Sorry, Mr. Kaur… very busy here. I apologize for not answering your question earlier.

Create/Close is, as you’ve seen, a “funny” beast. In Windows, generally, create/close are not propagated down the stack from FDO to PDO. OTOH, if you write an UPPER filter driver, you certainly WANT to propagate create that you get on your filter device instance, because you’re ABOVE the function driver’s FDO.

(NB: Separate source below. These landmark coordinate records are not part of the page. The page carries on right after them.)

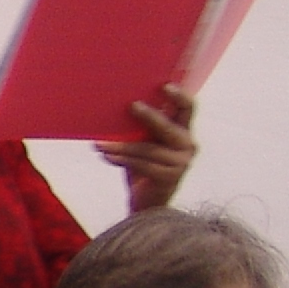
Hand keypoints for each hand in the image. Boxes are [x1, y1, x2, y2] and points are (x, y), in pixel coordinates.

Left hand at [94, 83, 198, 213]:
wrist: (147, 202)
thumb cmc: (142, 166)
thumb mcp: (143, 142)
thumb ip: (139, 127)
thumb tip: (113, 106)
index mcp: (183, 130)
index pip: (187, 108)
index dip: (179, 96)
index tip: (164, 86)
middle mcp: (187, 144)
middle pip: (169, 127)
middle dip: (150, 116)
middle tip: (131, 106)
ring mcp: (182, 162)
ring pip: (149, 149)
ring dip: (122, 146)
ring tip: (100, 144)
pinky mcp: (171, 177)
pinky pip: (143, 165)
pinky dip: (123, 159)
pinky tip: (107, 156)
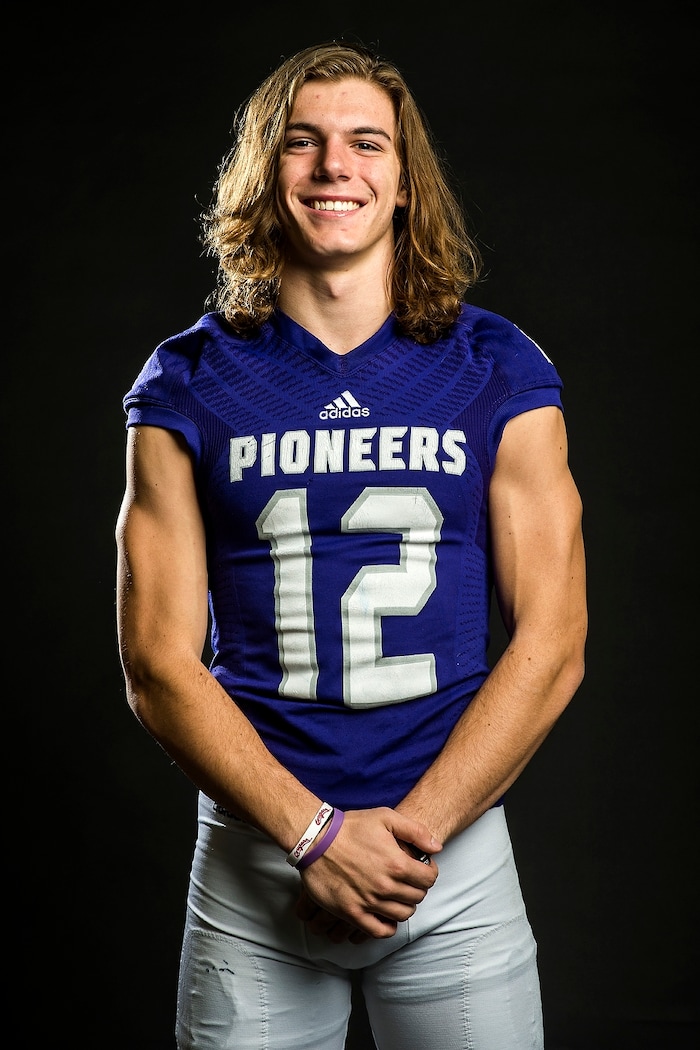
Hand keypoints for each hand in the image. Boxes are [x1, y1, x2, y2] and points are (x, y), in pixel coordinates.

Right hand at [297, 807, 440, 939]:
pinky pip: (379, 931)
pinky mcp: (352, 913)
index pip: (429, 879)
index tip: (422, 867)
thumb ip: (415, 831)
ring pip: (402, 914)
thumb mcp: (386, 817)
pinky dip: (388, 927)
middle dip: (417, 887)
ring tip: (397, 894)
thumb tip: (437, 847)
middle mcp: (386, 887)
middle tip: (408, 879)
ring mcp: (369, 902)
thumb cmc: (351, 827)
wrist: (316, 840)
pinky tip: (386, 915)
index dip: (429, 871)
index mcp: (397, 864)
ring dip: (405, 905)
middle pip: (417, 897)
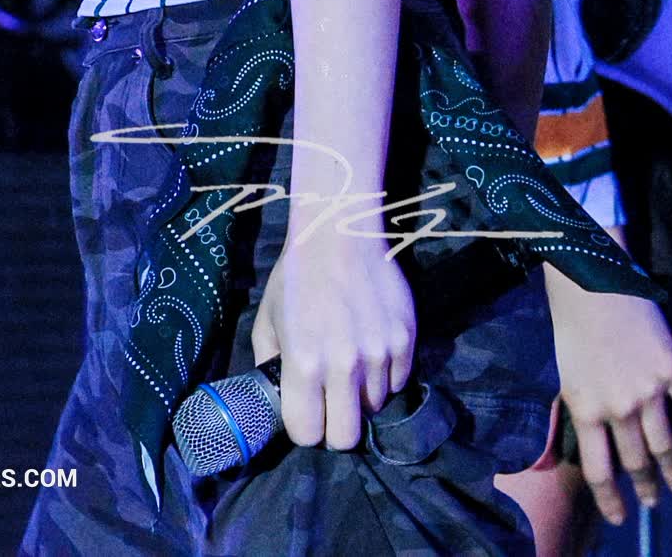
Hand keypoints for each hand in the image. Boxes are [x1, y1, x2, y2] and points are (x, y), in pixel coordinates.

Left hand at [251, 228, 415, 450]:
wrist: (339, 232)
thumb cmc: (296, 277)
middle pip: (346, 438)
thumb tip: (278, 400)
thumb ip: (268, 367)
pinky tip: (371, 349)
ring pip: (375, 408)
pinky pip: (398, 382)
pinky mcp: (406, 339)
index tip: (306, 412)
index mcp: (304, 365)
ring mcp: (379, 354)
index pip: (307, 435)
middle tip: (331, 404)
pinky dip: (385, 375)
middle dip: (335, 427)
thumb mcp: (266, 321)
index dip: (305, 427)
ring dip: (361, 395)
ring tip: (351, 362)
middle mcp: (344, 366)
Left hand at [543, 262, 671, 527]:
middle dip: (646, 486)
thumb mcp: (568, 371)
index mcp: (585, 410)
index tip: (620, 516)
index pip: (598, 469)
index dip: (611, 498)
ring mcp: (647, 392)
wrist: (591, 277)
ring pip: (665, 443)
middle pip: (636, 460)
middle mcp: (618, 409)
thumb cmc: (571, 318)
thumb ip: (585, 403)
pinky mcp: (671, 369)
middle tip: (654, 501)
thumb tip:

The issue, then, is simply that many bus drivers EXPECT to see create/close on their functional instance (the FDO), but expect the create/close to be “consumed” by the Function Driver that gets instantiated on their PDOs.

When it comes to IASTOR, your guess is – quite literally – as good as mine when it comes to what IASTOR expects. It’s written by some good engineers (I can say that for certain). They test it well. But when a filter driver gets tossed into the mix, if the filter driver changes the flow of I/O requests even a litte… well, that’s an untested scenario. You hope the code is written defensively enough, but… lower filters of disk class aren’t exactly common.

I applaud you for not wanting to just throw some code into your driver that you don’t understand. Bravo for you! OTOH, sometimes you just HAVE to swallow hard and accept a “work around” when that makes your driver work when somebody else’s code is actually to blame.

Again, my apologies for not being able to answer earlier. I’m going back to writing code now (Saturday night)…

Peter
OSR

Thank you Mr. Peter for explaining in detail.